A man convicted of assaulting an individual who had asked him to raise his COVID-19 mask over his nose in November was sentenced on Wednesday to 10 years in prison, the Des Moines Register reported.
Shane Wayne Michael, 42, of Saylor Township, Iowa, was arrested following the attack at Vision 4 Less eyewear at 3945 Merle Hay Road in Des Moines. According to the criminal complaint, Michael followed Mark Dinning out of the store after he had asked Michael to correct his mask, which was resting below his nose, the Iowa Capital Dispatch reported.
First, the pair “exchanged words,” a police report said, but then the conflict turned physical. Michael claimed that Dinning shoulder-checked him into a car and shoved his thumb into Michael’s abdomen. In an act of self-defense, Michael said he held Dinning on the ground, at which point he bit Michael’s arm, prompting Michel to shove his finger into Dinning’s left eye.
Dinning’s story conflicted with Michael’s; he claimed that Michael cornered him at his car, assaulted him and took him to the ground. While on the ground, Michael gouged Dinning’s eyes and knelt on his genitals, at which point Dinning bit Michael in self-defense.
Dinning also claimed that Michael coughed in his face, spit on him and said, “If I have it, you have it.”

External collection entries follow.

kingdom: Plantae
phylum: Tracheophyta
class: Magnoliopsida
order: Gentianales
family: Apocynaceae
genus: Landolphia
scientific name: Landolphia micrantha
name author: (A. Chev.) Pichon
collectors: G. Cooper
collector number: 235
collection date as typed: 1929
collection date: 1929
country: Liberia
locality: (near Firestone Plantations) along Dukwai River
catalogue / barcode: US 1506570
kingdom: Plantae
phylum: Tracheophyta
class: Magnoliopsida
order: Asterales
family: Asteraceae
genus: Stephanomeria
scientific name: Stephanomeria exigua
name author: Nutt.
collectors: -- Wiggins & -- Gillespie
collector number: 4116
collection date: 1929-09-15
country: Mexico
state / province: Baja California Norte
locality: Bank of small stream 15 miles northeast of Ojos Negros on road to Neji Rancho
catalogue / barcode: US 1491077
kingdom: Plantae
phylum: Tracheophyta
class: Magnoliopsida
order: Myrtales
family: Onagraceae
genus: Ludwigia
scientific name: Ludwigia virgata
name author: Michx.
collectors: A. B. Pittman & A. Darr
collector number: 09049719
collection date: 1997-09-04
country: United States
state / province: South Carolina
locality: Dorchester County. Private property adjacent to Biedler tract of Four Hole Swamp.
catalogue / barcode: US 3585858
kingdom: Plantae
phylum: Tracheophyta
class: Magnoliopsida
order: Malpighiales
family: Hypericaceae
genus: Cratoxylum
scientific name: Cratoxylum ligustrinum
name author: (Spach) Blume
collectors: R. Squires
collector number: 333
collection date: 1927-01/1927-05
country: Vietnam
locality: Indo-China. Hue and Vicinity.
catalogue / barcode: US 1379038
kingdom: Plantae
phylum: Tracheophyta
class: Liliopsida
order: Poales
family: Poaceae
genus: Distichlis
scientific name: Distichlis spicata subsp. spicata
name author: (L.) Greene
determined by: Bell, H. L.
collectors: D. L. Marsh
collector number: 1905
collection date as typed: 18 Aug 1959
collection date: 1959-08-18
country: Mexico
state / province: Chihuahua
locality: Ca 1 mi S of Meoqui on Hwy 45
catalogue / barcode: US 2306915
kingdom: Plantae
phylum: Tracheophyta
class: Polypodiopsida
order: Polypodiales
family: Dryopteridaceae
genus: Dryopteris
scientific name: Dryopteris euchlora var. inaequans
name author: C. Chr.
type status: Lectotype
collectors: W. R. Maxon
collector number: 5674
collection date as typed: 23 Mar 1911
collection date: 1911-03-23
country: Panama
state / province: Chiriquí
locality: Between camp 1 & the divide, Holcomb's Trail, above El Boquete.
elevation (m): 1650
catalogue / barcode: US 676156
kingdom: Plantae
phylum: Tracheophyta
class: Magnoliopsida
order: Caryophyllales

Three witnesses to the incident said Michael caused the fight, according to the report, and a jury subsequently convicted Michael of willful injury causing serious injury.
Dennis Michael, Michael’s father, criticized the sentence and scoffed at Dinning’s injuries. “It’s like [Dinning] got a black eye in a bar fight, and now my son is getting 10 years in prison,” he said to the Iowa Capital Dispatch.
The elder Michael also asserted that his son had acted in self-defense and had not committed a crime, adding that Michael has asthma “and so he’s not going to cover his nose and mouth because he can’t breathe. And there was no mask mandate in place. It was just a request by Vision 4 Less that people wear a mask, and he was.”
Michael’s wife, Becky, said she and her husband have six adult children together, and she doesn’t know how she is going to manage while he’s in prison.
“He’s my rock, he’s my protector,” she said. “I don’t know what I’m going to do without him. I’m lost without him.”
Earlier this month, emails from public health official Dr. Anthony Fauci written early on in the pandemic reiterated the expert’s early opinion on the efficacy of masks. He wrote, “Masks are really for infected people to prevent them from spreading infection to people who are not infected rather than protecting uninfected people from acquiring infection.”
“The typical mask you buy in the drug store is not really effective in keeping out virus, which is small enough to pass through material. It might, however, provide some slight benefit in keep out gross droplets if someone coughs or sneezes on you,” Fauci continued, adding, “I do not recommend that you wear a mask, particularly since you are going to a very low risk location.”
While Fauci has claimed his changing opinion on masks was due to evolving science, the public health officials has yet to explain to what changes he is referring.